- Required work -
Copy the listing below, replacing each "Write down" with "Note" and leaving every other character unchanged.

*-*-*

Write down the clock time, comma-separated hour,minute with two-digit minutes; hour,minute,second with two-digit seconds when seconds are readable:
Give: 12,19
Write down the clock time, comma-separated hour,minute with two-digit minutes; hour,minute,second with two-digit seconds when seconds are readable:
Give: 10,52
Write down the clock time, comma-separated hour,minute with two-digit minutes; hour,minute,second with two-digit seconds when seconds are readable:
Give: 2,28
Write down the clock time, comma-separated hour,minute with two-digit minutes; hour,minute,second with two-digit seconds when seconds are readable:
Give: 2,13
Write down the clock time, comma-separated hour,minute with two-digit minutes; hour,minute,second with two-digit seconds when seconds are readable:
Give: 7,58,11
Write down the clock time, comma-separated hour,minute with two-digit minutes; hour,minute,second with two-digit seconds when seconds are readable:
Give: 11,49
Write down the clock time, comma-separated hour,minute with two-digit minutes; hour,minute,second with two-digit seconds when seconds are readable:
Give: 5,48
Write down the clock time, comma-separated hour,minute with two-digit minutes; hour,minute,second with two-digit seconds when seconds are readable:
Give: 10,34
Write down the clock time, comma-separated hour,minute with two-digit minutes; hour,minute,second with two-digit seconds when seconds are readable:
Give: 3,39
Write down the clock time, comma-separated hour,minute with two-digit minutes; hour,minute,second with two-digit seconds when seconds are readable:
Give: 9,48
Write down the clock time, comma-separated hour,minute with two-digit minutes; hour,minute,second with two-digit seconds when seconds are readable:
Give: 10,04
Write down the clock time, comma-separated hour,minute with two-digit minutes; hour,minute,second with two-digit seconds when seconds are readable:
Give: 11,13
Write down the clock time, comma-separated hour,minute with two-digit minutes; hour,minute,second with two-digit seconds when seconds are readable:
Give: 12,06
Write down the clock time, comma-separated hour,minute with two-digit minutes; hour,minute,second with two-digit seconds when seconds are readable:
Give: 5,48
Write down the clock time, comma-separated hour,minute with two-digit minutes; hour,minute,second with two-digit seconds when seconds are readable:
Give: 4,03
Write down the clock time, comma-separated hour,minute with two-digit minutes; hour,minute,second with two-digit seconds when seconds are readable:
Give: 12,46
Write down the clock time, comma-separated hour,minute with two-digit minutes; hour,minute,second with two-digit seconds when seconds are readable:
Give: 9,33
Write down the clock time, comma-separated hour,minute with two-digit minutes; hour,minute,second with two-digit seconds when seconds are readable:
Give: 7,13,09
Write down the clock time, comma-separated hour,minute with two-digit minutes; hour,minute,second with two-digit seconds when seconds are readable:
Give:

*-*-*

- Full solution -
Note the clock time, comma-separated hour,minute with two-digit minutes; hour,minute,second with two-digit seconds when seconds are readable:
Give: 12,19
Note the clock time, comma-separated hour,minute with two-digit minutes; hour,minute,second with two-digit seconds when seconds are readable:
Give: 10,52
Note the clock time, comma-separated hour,minute with two-digit minutes; hour,minute,second with two-digit seconds when seconds are readable:
Give: 2,28
Note the clock time, comma-separated hour,minute with two-digit minutes; hour,minute,second with two-digit seconds when seconds are readable:
Give: 2,13
Note the clock time, comma-separated hour,minute with two-digit minutes; hour,minute,second with two-digit seconds when seconds are readable:
Give: 7,58,11
Note the clock time, comma-separated hour,minute with two-digit minutes; hour,minute,second with two-digit seconds when seconds are readable:
Give: 11,49
Note the clock time, comma-separated hour,minute with two-digit minutes; hour,minute,second with two-digit seconds when seconds are readable:
Give: 5,48
Note the clock time, comma-separated hour,minute with two-digit minutes; hour,minute,second with two-digit seconds when seconds are readable:
Give: 10,34
Note the clock time, comma-separated hour,minute with two-digit minutes; hour,minute,second with two-digit seconds when seconds are readable:
Give: 3,39
Note the clock time, comma-separated hour,minute with two-digit minutes; hour,minute,second with two-digit seconds when seconds are readable:
Give: 9,48
Note the clock time, comma-separated hour,minute with two-digit minutes; hour,minute,second with two-digit seconds when seconds are readable:
Give: 10,04
Note the clock time, comma-separated hour,minute with two-digit minutes; hour,minute,second with two-digit seconds when seconds are readable:
Give: 11,13
Note the clock time, comma-separated hour,minute with two-digit minutes; hour,minute,second with two-digit seconds when seconds are readable:
Give: 12,06
Note the clock time, comma-separated hour,minute with two-digit minutes; hour,minute,second with two-digit seconds when seconds are readable:
Give: 5,48
Note the clock time, comma-separated hour,minute with two-digit minutes; hour,minute,second with two-digit seconds when seconds are readable:
Give: 4,03
Note the clock time, comma-separated hour,minute with two-digit minutes; hour,minute,second with two-digit seconds when seconds are readable:
Give: 12,46
Note the clock time, comma-separated hour,minute with two-digit minutes; hour,minute,second with two-digit seconds when seconds are readable:
Give: 9,33
Note the clock time, comma-separated hour,minute with two-digit minutes; hour,minute,second with two-digit seconds when seconds are readable:
Give: 7,13,09
Note the clock time, comma-separated hour,minute with two-digit minutes; hour,minute,second with two-digit seconds when seconds are readable:
Give:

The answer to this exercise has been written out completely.